■ **Task description**
Return every line of the items below that contains the word "with".

■ **Supplied records**
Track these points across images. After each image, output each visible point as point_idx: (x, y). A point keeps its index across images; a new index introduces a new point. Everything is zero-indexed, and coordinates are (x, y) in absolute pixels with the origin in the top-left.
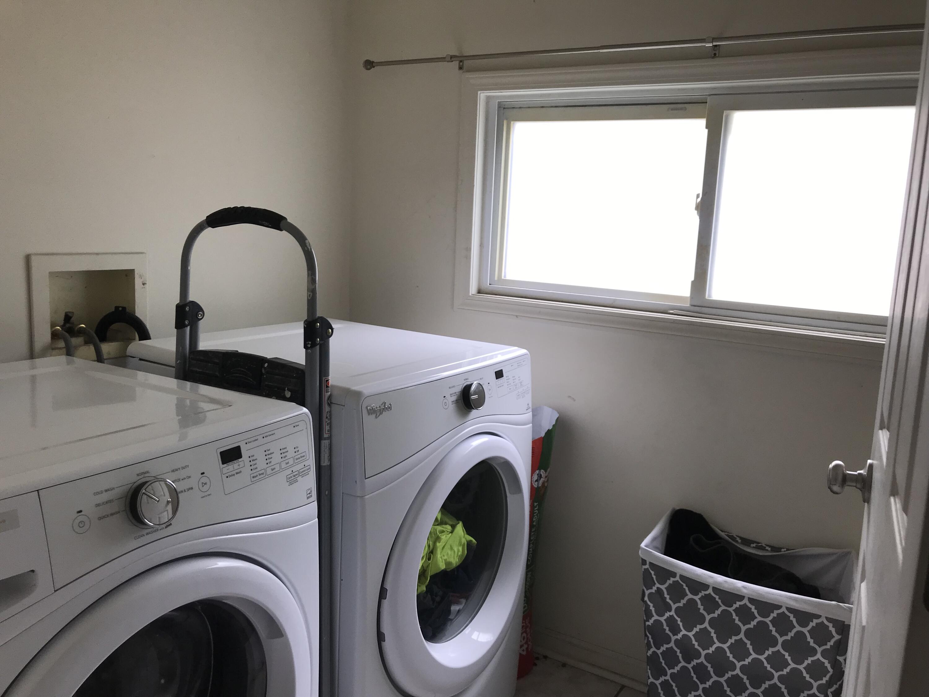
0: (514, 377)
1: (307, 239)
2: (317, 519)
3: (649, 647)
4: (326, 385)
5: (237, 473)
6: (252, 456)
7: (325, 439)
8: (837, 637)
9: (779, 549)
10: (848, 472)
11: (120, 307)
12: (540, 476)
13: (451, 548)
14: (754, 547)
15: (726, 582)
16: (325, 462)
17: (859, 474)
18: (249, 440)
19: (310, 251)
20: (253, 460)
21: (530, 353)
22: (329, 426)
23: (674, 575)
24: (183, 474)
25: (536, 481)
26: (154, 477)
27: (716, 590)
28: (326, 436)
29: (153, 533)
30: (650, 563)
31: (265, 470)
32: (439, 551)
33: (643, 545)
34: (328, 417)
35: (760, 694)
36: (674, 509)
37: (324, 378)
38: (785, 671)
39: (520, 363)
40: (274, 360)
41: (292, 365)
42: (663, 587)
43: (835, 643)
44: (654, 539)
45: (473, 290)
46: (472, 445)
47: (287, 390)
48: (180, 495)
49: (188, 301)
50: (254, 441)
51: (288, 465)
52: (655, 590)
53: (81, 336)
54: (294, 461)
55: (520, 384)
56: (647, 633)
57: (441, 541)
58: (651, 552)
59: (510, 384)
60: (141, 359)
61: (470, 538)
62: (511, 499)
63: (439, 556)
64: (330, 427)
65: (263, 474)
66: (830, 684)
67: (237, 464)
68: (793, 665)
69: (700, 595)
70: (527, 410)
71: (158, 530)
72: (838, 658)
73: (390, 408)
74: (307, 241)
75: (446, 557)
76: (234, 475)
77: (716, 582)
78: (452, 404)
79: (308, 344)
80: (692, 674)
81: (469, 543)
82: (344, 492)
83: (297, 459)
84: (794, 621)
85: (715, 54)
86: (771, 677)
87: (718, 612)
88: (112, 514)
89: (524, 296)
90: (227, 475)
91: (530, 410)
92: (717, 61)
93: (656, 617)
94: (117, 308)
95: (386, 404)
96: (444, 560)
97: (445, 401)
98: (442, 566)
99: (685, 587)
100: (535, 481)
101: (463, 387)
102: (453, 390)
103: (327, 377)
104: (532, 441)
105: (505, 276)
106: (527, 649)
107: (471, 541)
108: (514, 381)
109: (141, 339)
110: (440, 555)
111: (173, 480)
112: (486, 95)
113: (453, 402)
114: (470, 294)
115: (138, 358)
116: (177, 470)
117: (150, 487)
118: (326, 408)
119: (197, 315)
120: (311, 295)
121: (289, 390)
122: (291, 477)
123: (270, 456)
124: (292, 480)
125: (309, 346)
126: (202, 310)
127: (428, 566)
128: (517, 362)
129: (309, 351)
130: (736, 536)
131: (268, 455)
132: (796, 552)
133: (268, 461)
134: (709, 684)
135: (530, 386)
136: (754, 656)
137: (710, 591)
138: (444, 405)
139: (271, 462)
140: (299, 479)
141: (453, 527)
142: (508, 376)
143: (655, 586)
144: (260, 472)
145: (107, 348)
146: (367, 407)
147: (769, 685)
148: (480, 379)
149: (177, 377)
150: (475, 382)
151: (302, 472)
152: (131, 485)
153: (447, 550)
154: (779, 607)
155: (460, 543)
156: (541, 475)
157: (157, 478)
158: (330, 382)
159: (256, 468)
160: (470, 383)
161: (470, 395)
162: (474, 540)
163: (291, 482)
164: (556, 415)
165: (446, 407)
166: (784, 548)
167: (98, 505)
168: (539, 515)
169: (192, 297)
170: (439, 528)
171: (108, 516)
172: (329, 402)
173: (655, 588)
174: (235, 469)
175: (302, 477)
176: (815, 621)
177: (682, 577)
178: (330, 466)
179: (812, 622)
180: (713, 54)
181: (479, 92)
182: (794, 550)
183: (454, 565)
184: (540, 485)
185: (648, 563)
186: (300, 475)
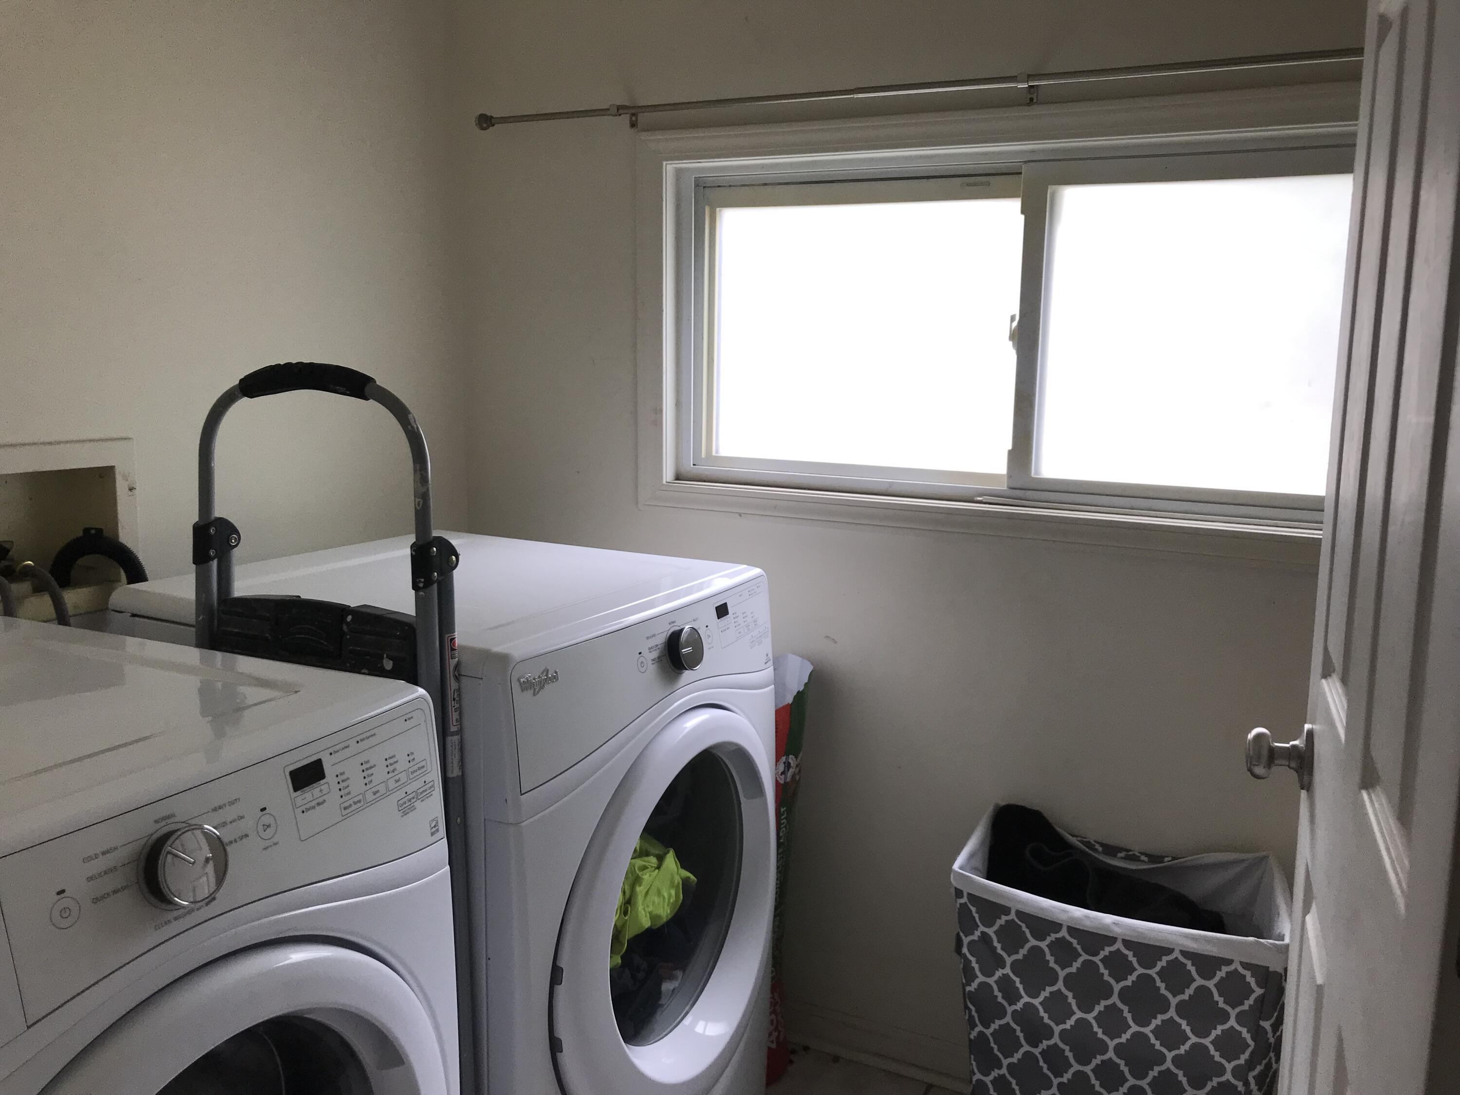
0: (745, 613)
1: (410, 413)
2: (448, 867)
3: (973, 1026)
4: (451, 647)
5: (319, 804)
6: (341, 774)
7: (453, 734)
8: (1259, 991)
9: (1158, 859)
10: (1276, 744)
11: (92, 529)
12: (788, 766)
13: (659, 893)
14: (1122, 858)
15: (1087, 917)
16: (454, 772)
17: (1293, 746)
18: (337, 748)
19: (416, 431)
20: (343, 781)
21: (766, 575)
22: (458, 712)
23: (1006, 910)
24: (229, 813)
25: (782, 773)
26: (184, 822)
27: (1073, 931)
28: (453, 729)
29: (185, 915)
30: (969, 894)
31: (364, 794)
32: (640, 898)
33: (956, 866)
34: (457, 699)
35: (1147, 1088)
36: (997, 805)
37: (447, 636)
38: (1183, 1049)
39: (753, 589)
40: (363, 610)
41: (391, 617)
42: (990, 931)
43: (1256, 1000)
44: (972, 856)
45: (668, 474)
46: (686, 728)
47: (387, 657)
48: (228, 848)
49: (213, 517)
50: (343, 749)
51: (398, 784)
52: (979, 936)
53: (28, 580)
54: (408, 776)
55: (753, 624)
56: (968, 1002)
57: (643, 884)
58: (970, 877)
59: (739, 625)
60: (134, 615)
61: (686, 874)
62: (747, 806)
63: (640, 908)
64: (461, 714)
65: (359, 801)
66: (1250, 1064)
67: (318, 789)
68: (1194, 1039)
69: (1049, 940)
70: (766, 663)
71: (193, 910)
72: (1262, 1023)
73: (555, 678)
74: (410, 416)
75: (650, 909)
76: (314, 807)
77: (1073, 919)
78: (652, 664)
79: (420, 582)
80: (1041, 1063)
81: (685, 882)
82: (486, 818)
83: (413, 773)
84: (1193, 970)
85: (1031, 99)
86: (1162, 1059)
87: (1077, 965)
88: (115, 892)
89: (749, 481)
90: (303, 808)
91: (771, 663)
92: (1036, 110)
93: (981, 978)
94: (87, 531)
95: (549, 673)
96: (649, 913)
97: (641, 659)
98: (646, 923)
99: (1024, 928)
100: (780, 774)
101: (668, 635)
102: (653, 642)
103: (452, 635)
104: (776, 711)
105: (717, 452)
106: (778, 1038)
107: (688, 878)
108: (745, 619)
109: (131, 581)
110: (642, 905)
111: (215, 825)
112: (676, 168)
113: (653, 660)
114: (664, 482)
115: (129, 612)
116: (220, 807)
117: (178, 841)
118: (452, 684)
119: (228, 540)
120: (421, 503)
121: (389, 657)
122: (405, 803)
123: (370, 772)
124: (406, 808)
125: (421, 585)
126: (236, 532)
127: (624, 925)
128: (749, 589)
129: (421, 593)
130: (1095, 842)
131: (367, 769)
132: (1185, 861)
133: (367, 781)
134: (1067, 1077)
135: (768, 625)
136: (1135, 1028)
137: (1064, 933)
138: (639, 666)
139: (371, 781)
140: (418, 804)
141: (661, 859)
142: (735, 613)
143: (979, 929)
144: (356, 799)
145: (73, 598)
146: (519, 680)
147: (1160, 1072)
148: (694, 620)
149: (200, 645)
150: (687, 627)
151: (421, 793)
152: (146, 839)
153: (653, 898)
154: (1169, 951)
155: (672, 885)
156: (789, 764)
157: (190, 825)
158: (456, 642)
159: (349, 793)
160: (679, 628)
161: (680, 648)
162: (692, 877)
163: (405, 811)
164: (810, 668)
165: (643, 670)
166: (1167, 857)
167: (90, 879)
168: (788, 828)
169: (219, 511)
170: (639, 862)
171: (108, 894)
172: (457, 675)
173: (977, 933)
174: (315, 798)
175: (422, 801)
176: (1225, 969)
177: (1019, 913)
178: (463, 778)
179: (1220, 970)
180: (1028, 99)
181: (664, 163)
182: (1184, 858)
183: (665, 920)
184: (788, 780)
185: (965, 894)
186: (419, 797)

■ **Solved exercise**
Track these points across images. After each image, output each visible point as point_idx: (x, y). A point keeps its index across images; a new index introduces a new point. Everything is zero-indexed, and coordinates are (x, y) in absolute pixels with the origin in the top-left.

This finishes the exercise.